La solidarité de Paris sera désormais marquée dans la pierre, ainsi que ce petit mot qui fait toute la différence : féminicide.

Je vous remercie.


samedi 13 décembre 2025

6 décembre 2025

Bonsoir,

Nous commémorons ce 6 décembre le massacre antiféministe de l’école Polytechnique de Montréal, massacre au cours duquel quatorze femmes ont été assassinées par un terroriste masculiniste.

Je vous remercie sincèrement d’avoir répondu à mon invitation, vous, femmes et hommes engagé·es contre toutes les violences sexistes.

Je remercie également Geneviève Garrigos, conseillère de Paris qui, par sa présence, témoigne de son soutien.

Le 6 décembre 1989, quatorze femmes ont été assassinées, d’autres ont été blessées, par un terroriste masculiniste. Armé d’un fusil-mitrailleur, il est entré dans l'École Polytechnique de Montréal, a pénétré dans une salle de cours, en a fait sortir les hommes et a tiré sur les femmes présentes au cri de « Je hais les féministes. » avant de poursuivre ses crimes dans les couloirs. On a trouvé sur lui un tract antiféministe et une liste de femmes connues qu’il voulait également assassiner.

Ce massacre n’est pas l’acte d’un fou isolé. C’est un acte terroriste visant à revendiquer la toute-puissance de la domination masculine.

Aujourd’hui, beaucoup considèrent ce massacre comme fondement de l’idéologie masculiniste moderne.

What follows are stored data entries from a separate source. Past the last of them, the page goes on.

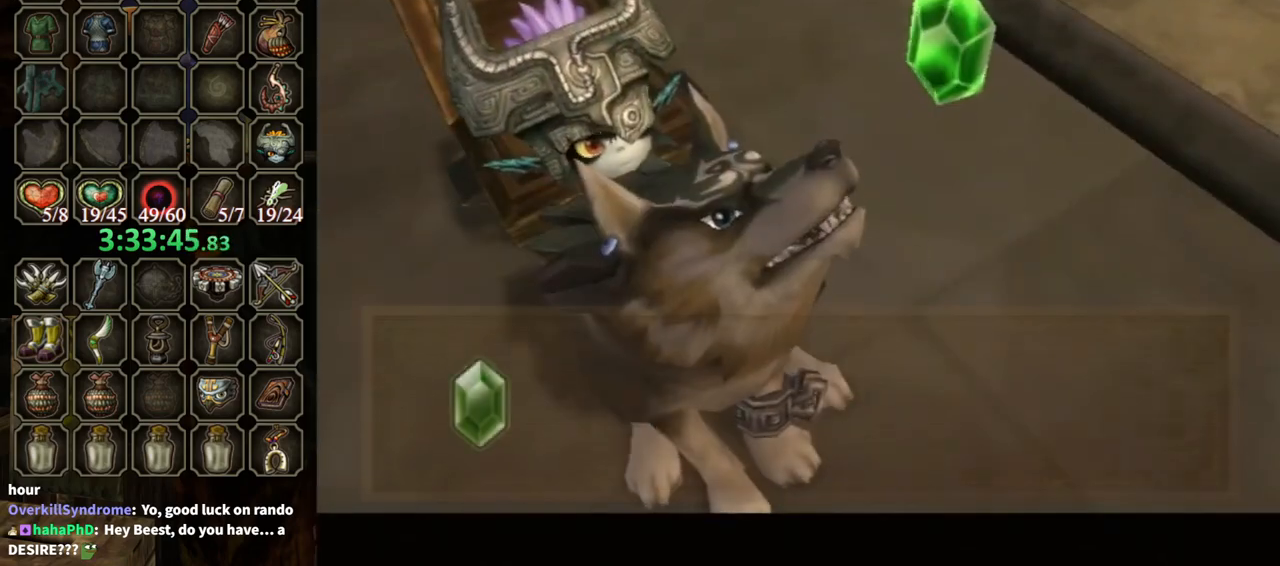
{"buttons": ["B"], "left_stick": "up", "right_stick": "center", "events": [[33, "left_stick", "up"]]}
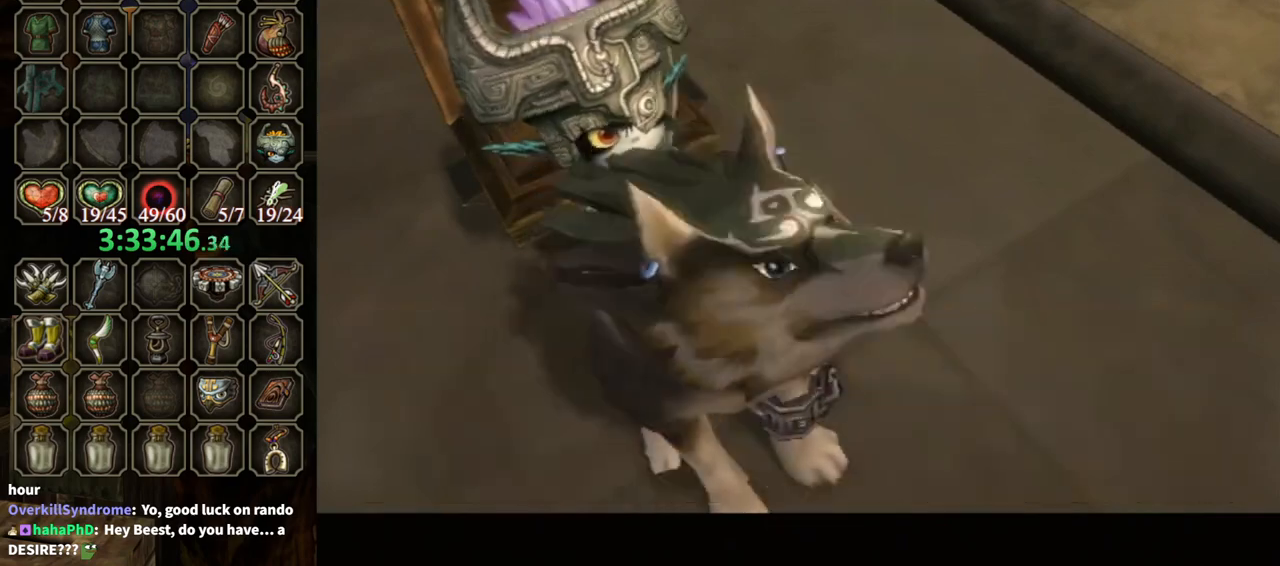
{"buttons": [], "left_stick": "up", "right_stick": "center", "events": [[33, "B", "up"], [333, "A", "down"], [400, "A", "up"], [400, "B", "down"], [433, "B", "up"]]}
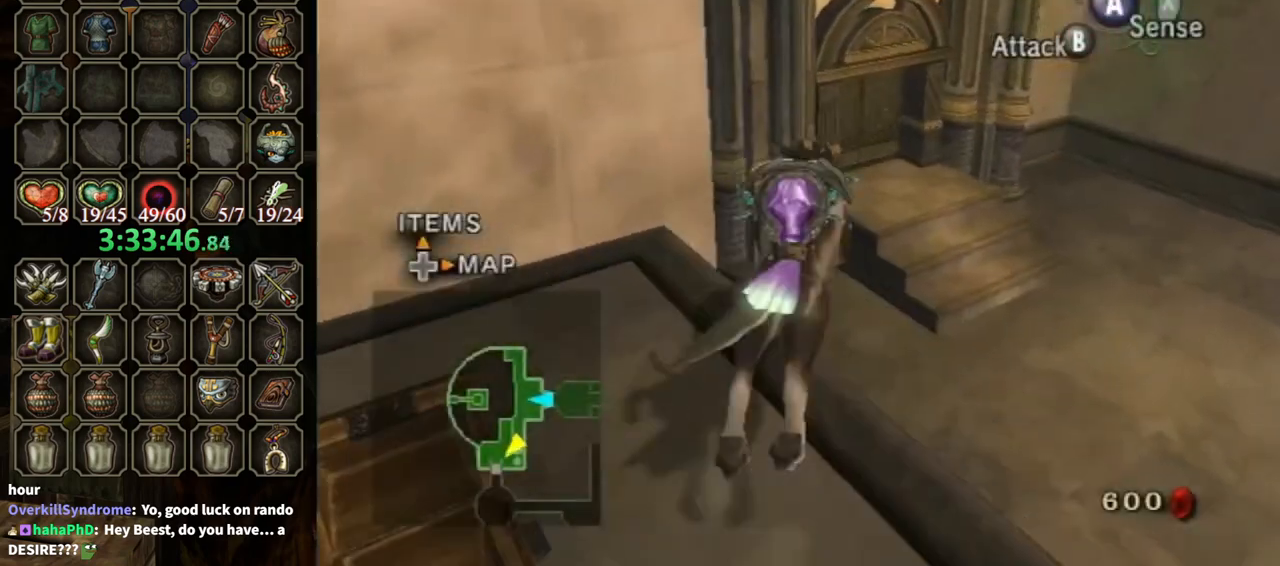
{"buttons": [], "left_stick": "up-right", "right_stick": "center", "events": [[367, "left_stick", "up-right"]]}
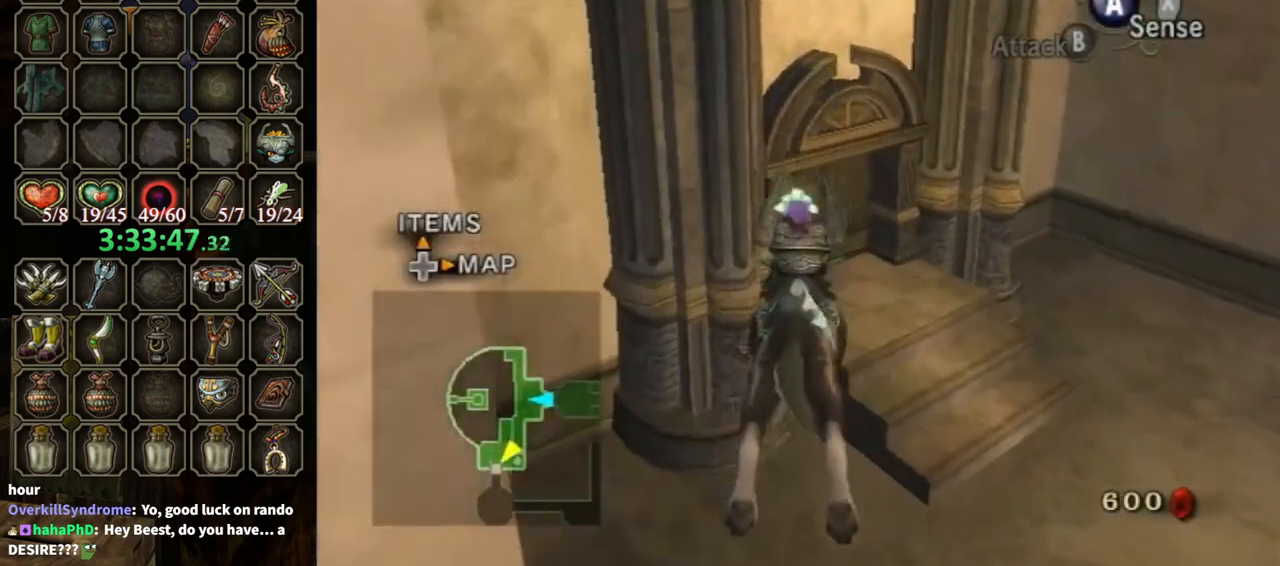
{"buttons": [], "left_stick": "up-right", "right_stick": "center", "events": []}
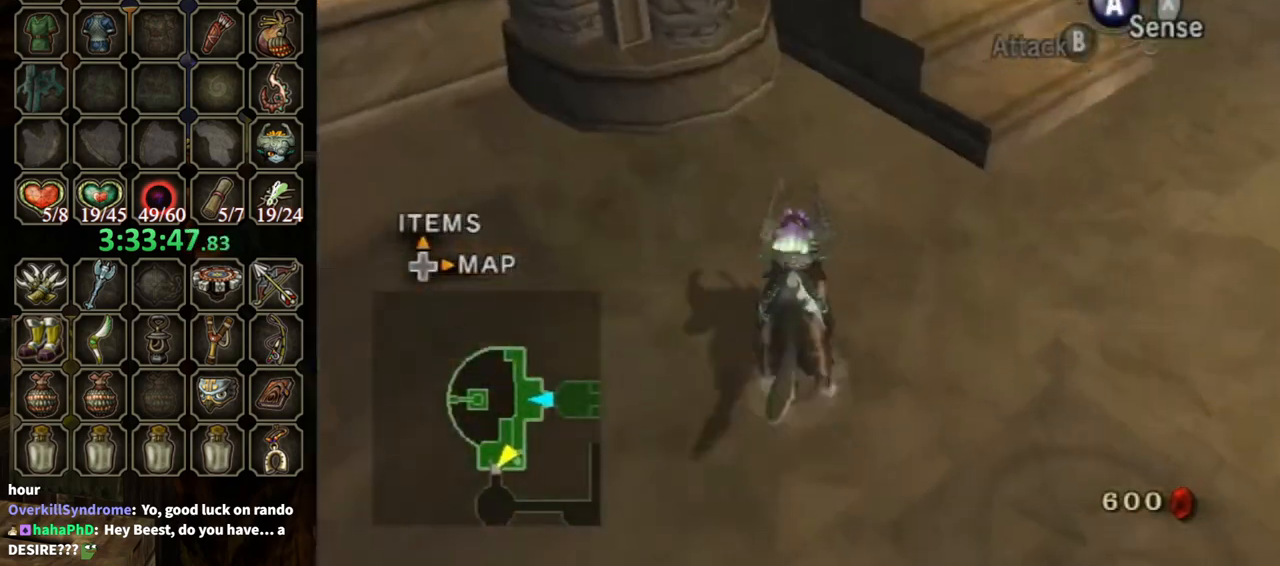
{"buttons": [], "left_stick": "up-left", "right_stick": "down-right", "events": [[67, "A", "down"], [100, "A", "up"], [133, "A", "down"], [167, "A", "up"], [400, "left_stick", "up-left"], [400, "right_stick", "down-right"]]}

Le journal l’Humanité y a consacré un article cet été suite à un attentat déjoué par la DGSI à Saint-Étienne.

Un jeune homme se revendiquant de la mouvance INCEL, ces « célibataires involontaires » qui vouent une haine crasse aux femmes, a été arrêté à la porte d’un lycée avec des couteaux et l’intention de tuer des femmes. Le parquet antiterroriste s’est saisi. C’est une première dans notre pays qui dit combien la menace enfle et combien notre vigilance est essentielle.

Je vous remercie d’autant, chacune, chacun, d’être là ce 6 décembre, les précédents, les futurs. Porter la Mémoire est toujours un acte politique majeur. Portons-la.

À l’appel du nom de chaque femme morte au cours de ce massacre, j’invite les quatorze personnes avec une rose à venir la déposer au pied de cette fontaine de l'artiste québécois Charles Daudelin qui accueille depuis plus de vingt-cinq ans notre recueillement.

Elles s’appelaient Geneviève Bergeron, Hélène Colgan, Nathalie Croteau, Barbara Daigneault, Anne-Marie Edward, Maud Haviernick, Barbara Maria Kluznick, Maryse Laganière, Maryse Leclair, Anne-Marie Lemay, Sonia Pelletier, Michèle Richard, Annie St-Arneault et Annie Turcotte.

Je vous demanderai à présent une minute de silence.

Avant de vous laisser entre les mains des Voix rebelles qui accompagnent cette commémoration, je veux vous dire un mot de l’initiative de Florence Montreynaud de demander à la Ville de Paris qu’elle appose en ce lieu une plaque commémorative.

En fait, je vais laisser ce mot à Geneviève Garrigos qui, je crois, est porteuse d’une bonne nouvelle.

Geneviève Garrigos nous annonce qu’elle portera lors du Conseil de Paris du 16 décembre 2025 une délibération relative à la pose d’une plaque commémorative au 1 place du Québec.